Brain candy: Normally, if a show describes itself with works like “appropriation” and “recontextualizing,” I instantly get annoyed because I won’t be able to share it with anyone who hasn’t been to graduate school in the humanities. A counter-example: Billy Mullaney’s Uncreativity Festival, which made accessible and entertaining theater out of borrowed pieces of text like a quantum physics lecture or an episode of Mr. Rogers’ Neighborhood. The whole concept of the evening seemed so improbable, and potentially so pretentious, that I became an instant fan as soon as Mullaney started reading word problems out of a high school geometry textbook and I realized it was, shockingly, a lot of fun to listen to. An entertaining way to reconsider how artists choose the texts they perform, this was a bit of brain candy you didn’t have to be an academic to appreciate.
A production that hits all its marks:
This is a “Best of” article, so I realize I need to pick something that was actually the best. You probably saw it, because it sold so well that they extended the run: I’m giving this one to Dark & Stormy’s The Hothouse. It was so good that, thinking back on it, I almost forgot about all it initially had going against it. Dark & Stormy was a relatively new company that decided, for its fifth show, to stage a weird play by Harold Pinter in the Grain Belt Bottling House in the middle of the winter. This does not sound auspicious… and yet they packed the house on a five-week run.
At the time, I blamed their wild success on a deal with the devil, but Dark & Stormy deserves more credit than that, because they did an amazing thing with a very strange play. To put it simply, The Hothouse is a dark satire of administrative incompetence, as the staff members of an English “rest home” (aka mental hospital) attempt to cover up a number of minor scandals. But Pinter doesn’t make it easy for his actors: he peppers his dialogue with unspoken subtext, and there is a clear shift in tone at intermission, from a first act that simmers with menace to a second act that lays bare the hospital’s hierarchies, manipulations, and outright sinister dealings.

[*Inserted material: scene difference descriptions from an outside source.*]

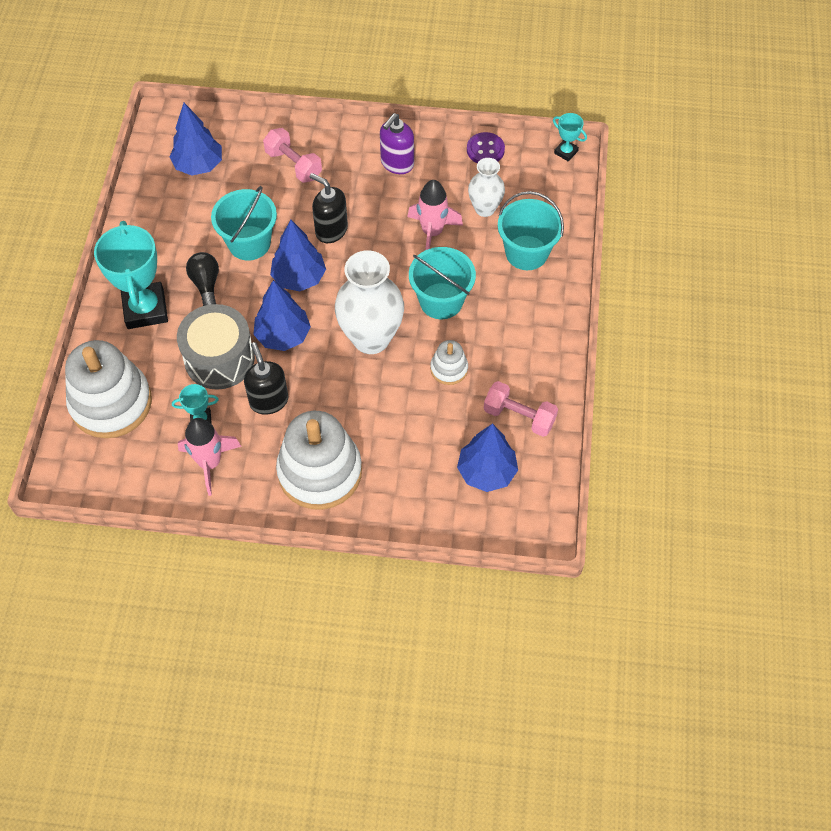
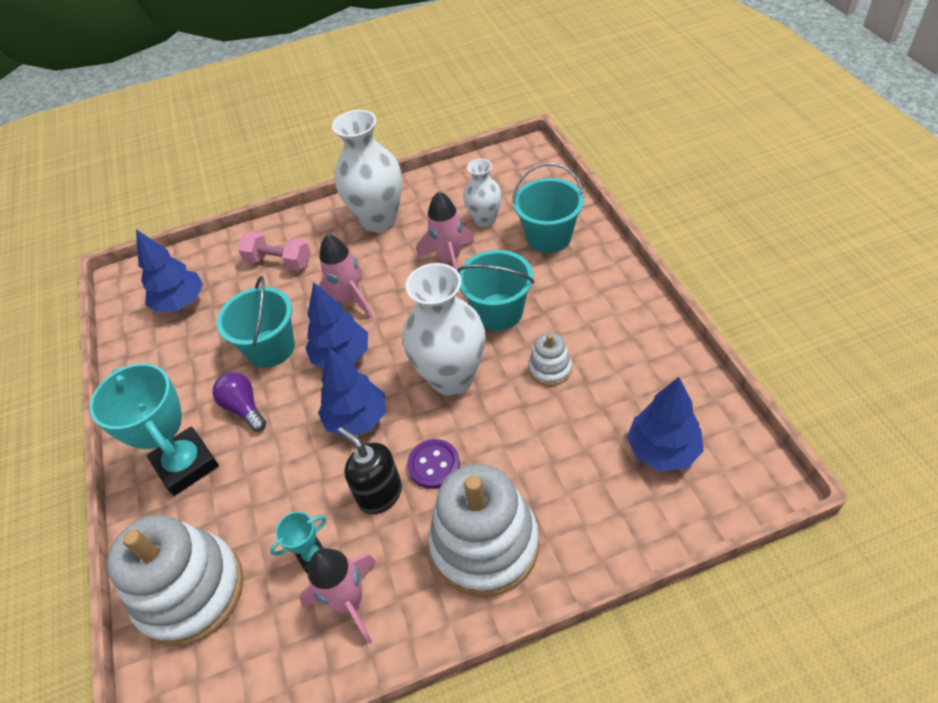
camera: 20 degrees left, 10 degrees down
(206, 284) = (244, 408): black light bulb -> purple light bulb
(219, 359) = (298, 476): grey drum -> none
(331, 230) = (349, 300): black soap dispenser -> pink rocket
(397, 163) = (379, 220): purple soap dispenser -> white vase
(485, 150) = (453, 177): purple button -> purple button (434, 465)
(519, 416) = (652, 379): pink dumbbell -> none
(566, 152) = (524, 150): turquoise trophy -> none

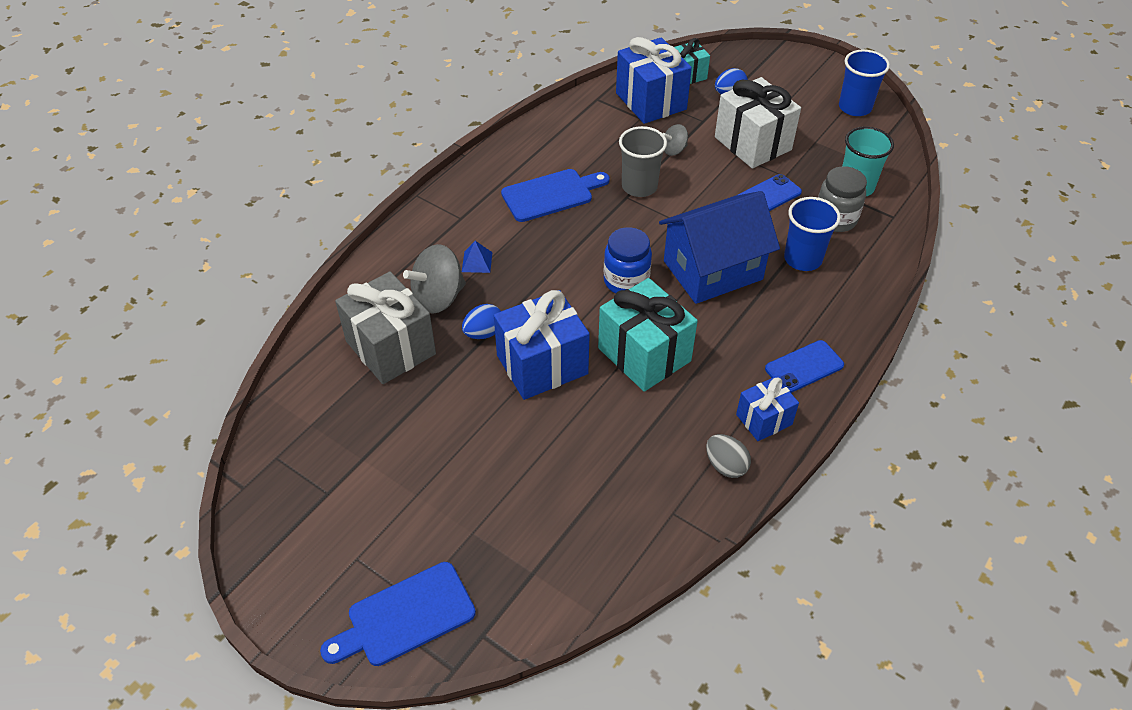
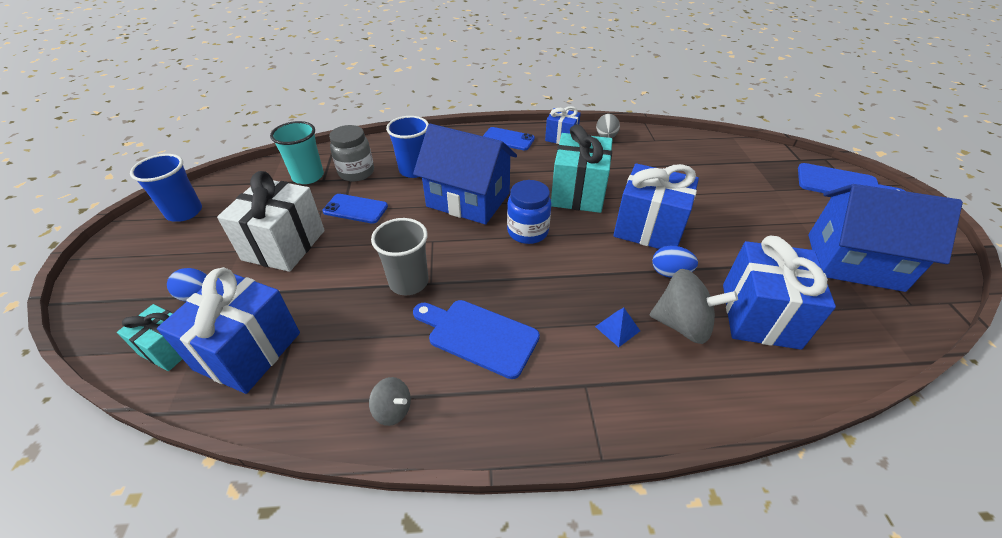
camera: 130 degrees left, 5 degrees down
(342, 474) = (854, 262): none -> blue house
(390, 348) = (760, 315): grey gift -> blue gift
(674, 150) = (332, 288): grey spinning top -> grey spinning top (393, 410)

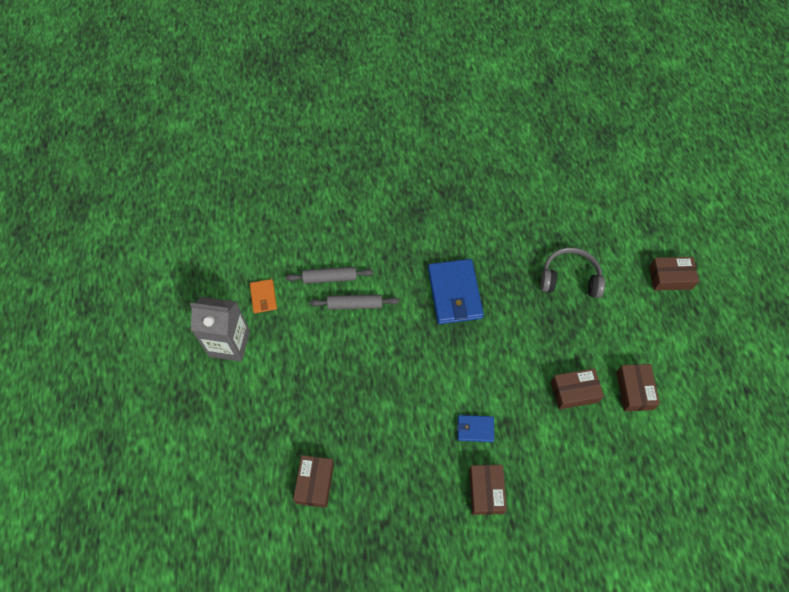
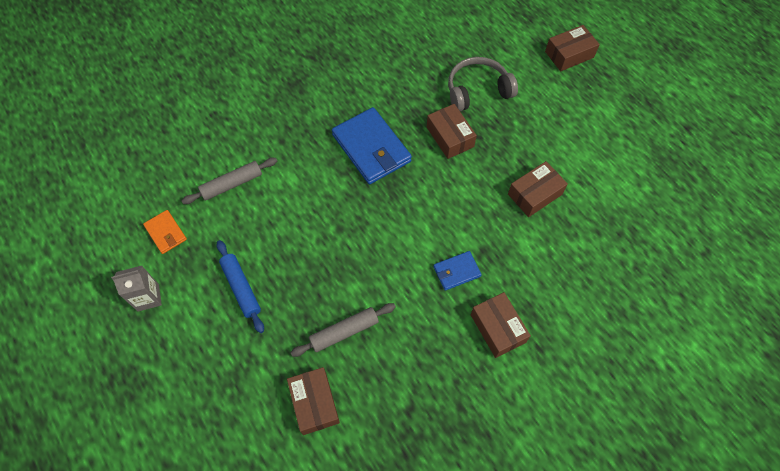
camera: 25 degrees left, 0 degrees up
(229, 343) = (148, 297): grey carton -> grey carton, size x0.58
(300, 366) = (241, 288): none -> blue rolling pin
(355, 304) = (272, 200): grey rolling pin -> grey rolling pin (344, 332)
(634, 390) = (589, 169): brown box -> brown box (450, 137)

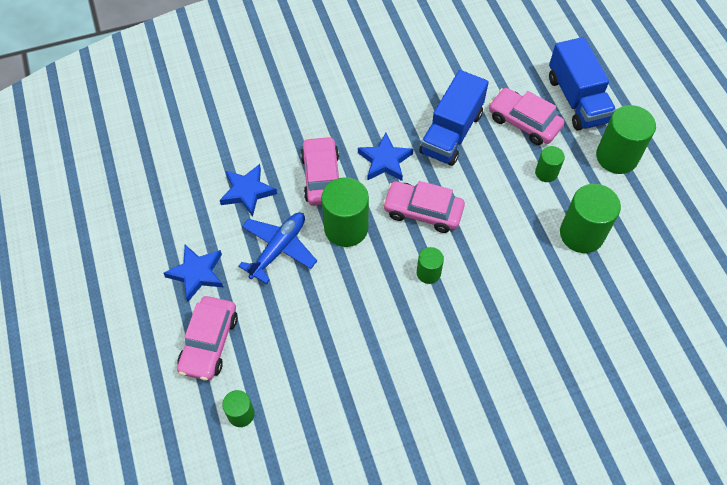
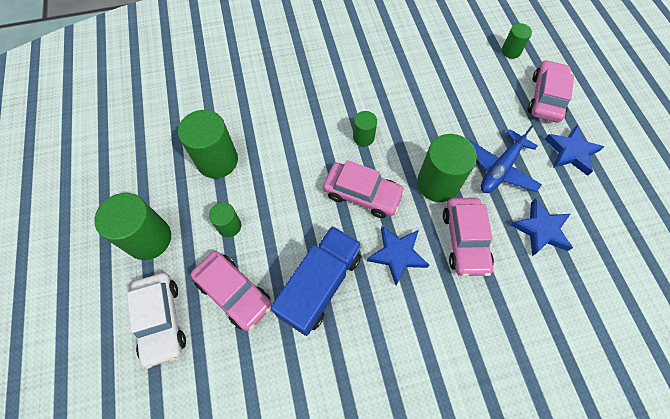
camera: 175 degrees left, 5 degrees up
(576, 99) = (161, 320): blue truck -> white car

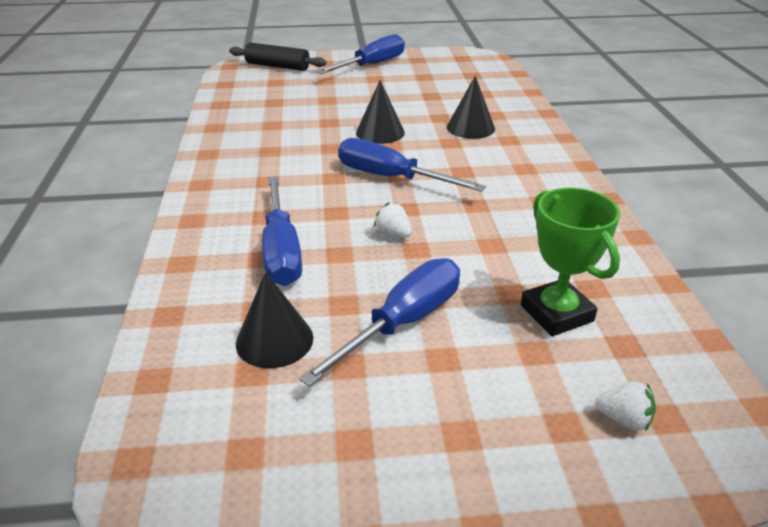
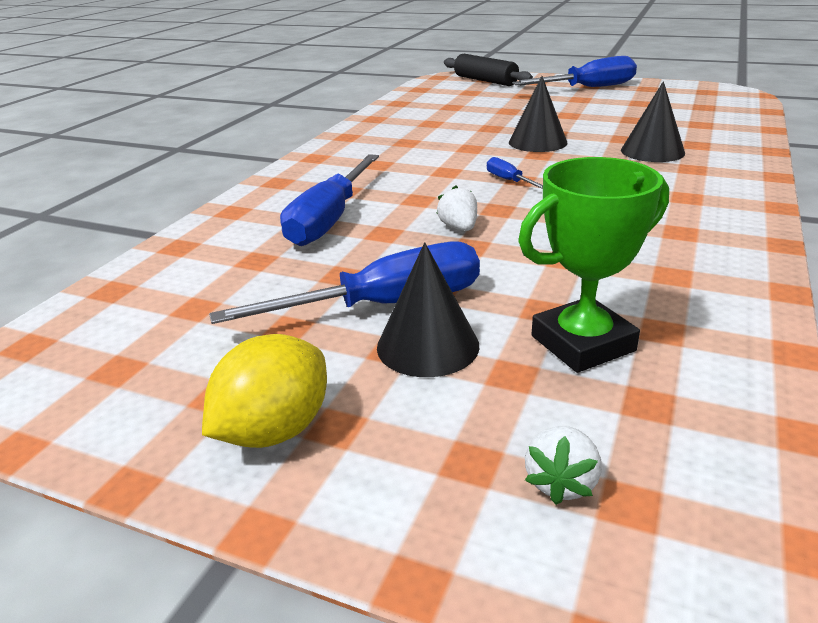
camera: 30 degrees right, 5 degrees down
(274, 340) = (244, 287): black cone -> black cone (428, 346)
(391, 178) = (509, 181): blue screwdriver -> blue screwdriver, size x0.46
(423, 454) = (275, 430): none -> yellow lemon
(556, 313) = (582, 343): green trophy -> green trophy turned 60 degrees clockwise
(623, 419) = (561, 483): white strawberry -> white strawberry turned 60 degrees clockwise

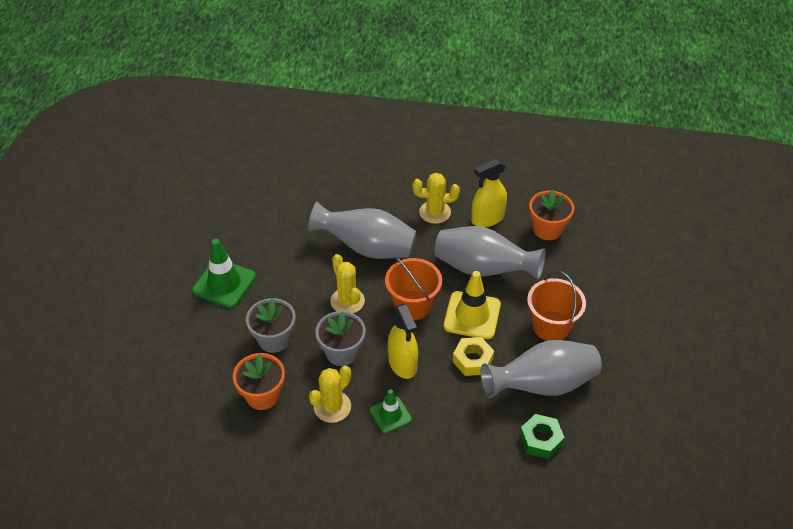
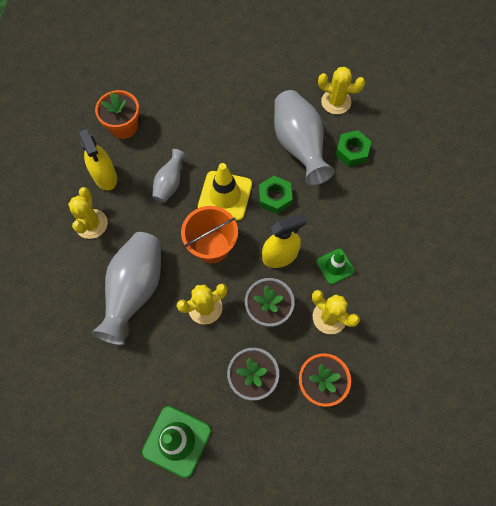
camera: 90 degrees left, 20 degrees up
(472, 360) = (275, 197): yellow nut -> green nut
(483, 269) = (170, 183): grey vase -> grey vase, size x0.53
(551, 326) = (237, 134): orange bucket -> none
(611, 426) = (336, 102): none -> yellow cactus

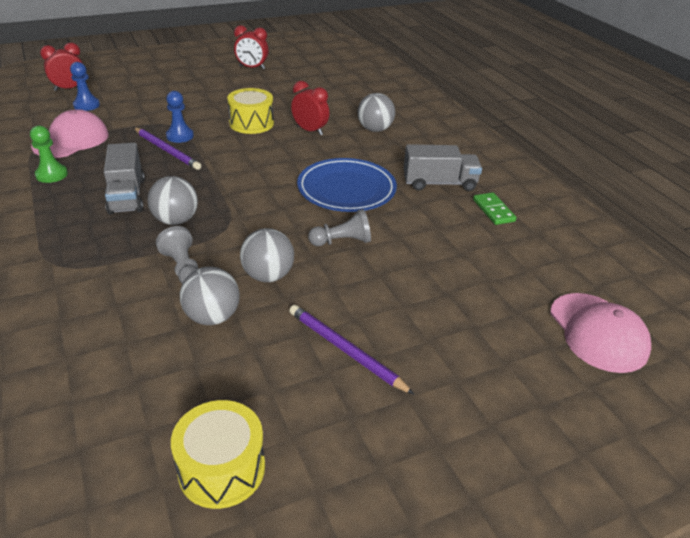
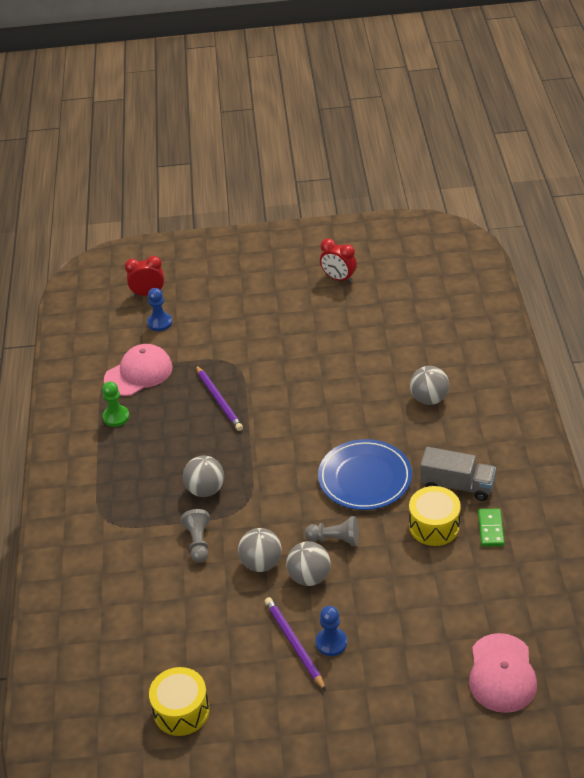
camera: 25 degrees right, 5 degrees up
(127, 196) = (172, 453): grey truck -> none
(180, 136) = (235, 381): blue pawn -> blue pawn (331, 643)
(212, 317) = (208, 593): grey ball -> grey ball (309, 577)
(251, 123) = (308, 372): yellow drum -> yellow drum (434, 526)
(310, 131) = (362, 391): red clock -> none

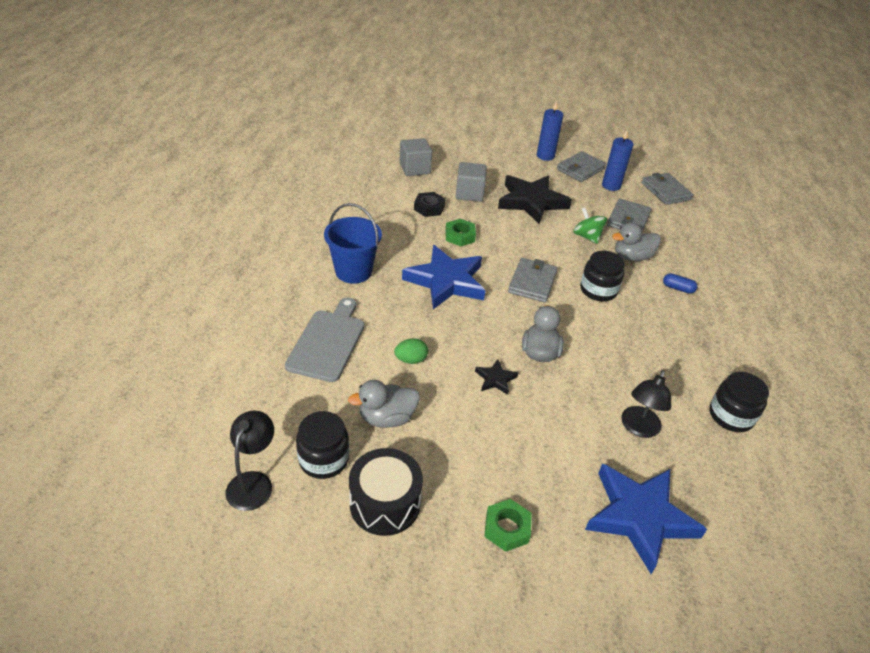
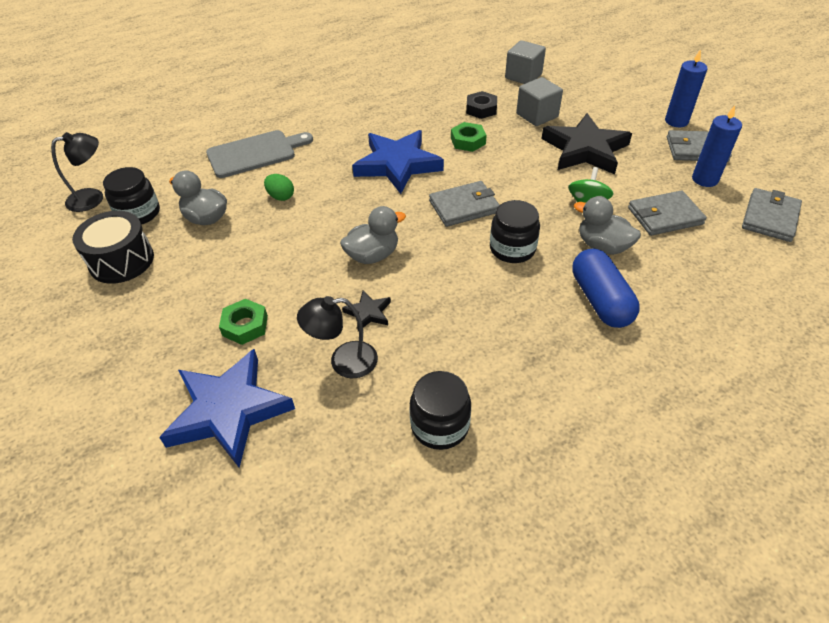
camera: 55 degrees right, 5 degrees up
(353, 271) = (347, 121): blue bucket -> none
(495, 379) = (309, 248): black star -> black star (368, 313)
(507, 528) = (147, 333): green nut -> green nut (245, 326)
(678, 288) = (600, 300): blue capsule -> blue capsule, size x2.10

The cavernous space of the Bottling House provided a perfect setting for the impersonal coldness of a mental hospital, but the sound design, with the actors mic’ed into individual headsets, created a sense of intimacy that provided a perfect way into the subtleties of the script. Speaking directly into our ears, the actors moved through a wide vocal range, including mumbles and whispers, that allowed them to bring out bits of comedy and creepiness that otherwise might have flown under the radar.
Dark & Stormy brought together a stellar cast for this one, including Robert Dorfman as a childish bureaucrat with too much power and too little responsibility, and Mark Benninghofen and Bill McCallum as a chilling pair of subordinates – one highly disciplined, the other a shamelessly smooth talker. John Catron and Sara Marsh were also excellent as a naïve newcomer and a cool, calculating seductress.
Of all of the points that stood out about the shows I mentioned above, The Hothouse had it all for me this year. It resonated with current issues about power and hierarchy without being painfully cerebral, and its design elements played an important role in bringing its off-kilter, eerie world to life. Finally, and maybe most crucially, it had a director, Ben McGovern, who knew how to get the most out of a space, a text, and a cast.
I’m ready for some more of this alchemy in 2015-16. Pick a weird or daring text, find the right people to make it, make bold design choices, and commit. I might be nervous on my way into the theater, but I want to be invigorated on my way out.